[AIM OF THE TASK] Reproduce the data below verbatim, but omit the pictures.

[STORED DATA]
Content starts
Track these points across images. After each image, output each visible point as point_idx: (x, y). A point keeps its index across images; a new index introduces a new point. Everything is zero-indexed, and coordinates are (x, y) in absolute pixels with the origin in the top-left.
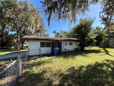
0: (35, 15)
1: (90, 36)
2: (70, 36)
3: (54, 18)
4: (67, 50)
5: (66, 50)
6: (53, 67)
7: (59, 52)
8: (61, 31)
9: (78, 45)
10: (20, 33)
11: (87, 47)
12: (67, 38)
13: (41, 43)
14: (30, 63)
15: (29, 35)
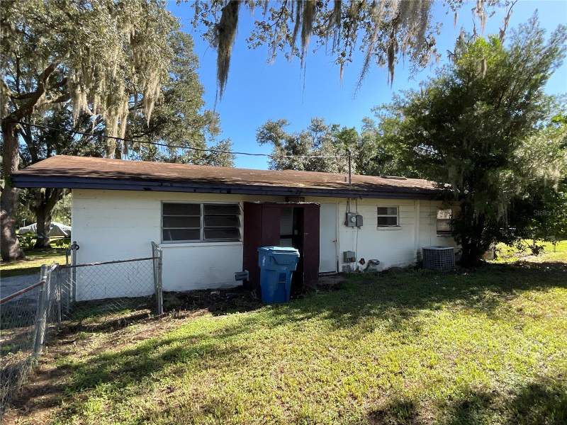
0: (127, 10)
1: (531, 160)
2: (383, 159)
3: (266, 28)
4: (362, 261)
5: (352, 260)
6: (245, 396)
7: (297, 275)
8: (317, 128)
9: (444, 227)
10: (27, 138)
11: (508, 241)
12: (359, 176)
13: (167, 208)
14: (75, 360)
15: (87, 155)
Content ends
[SOLVED EXERCISE]
Track these points across images. After each image, output each visible point as point_idx: (x, y). A point keeps its index across images; a new index introduces a new point. Everything is zero-indexed, and coordinates are (x, y) in absolute pixels with the origin in the top-left.
0: (35, 15)
1: (90, 36)
2: (70, 36)
3: (54, 18)
4: (67, 50)
5: (66, 50)
6: (53, 67)
7: (59, 52)
8: (61, 31)
9: (78, 45)
10: (20, 33)
11: (87, 47)
12: (67, 38)
13: (41, 43)
14: (30, 63)
15: (29, 35)
0: (127, 10)
1: (531, 160)
2: (383, 159)
3: (266, 28)
4: (362, 261)
5: (352, 260)
6: (245, 396)
7: (297, 275)
8: (317, 128)
9: (444, 227)
10: (27, 138)
11: (508, 241)
12: (359, 176)
13: (167, 208)
14: (75, 360)
15: (87, 155)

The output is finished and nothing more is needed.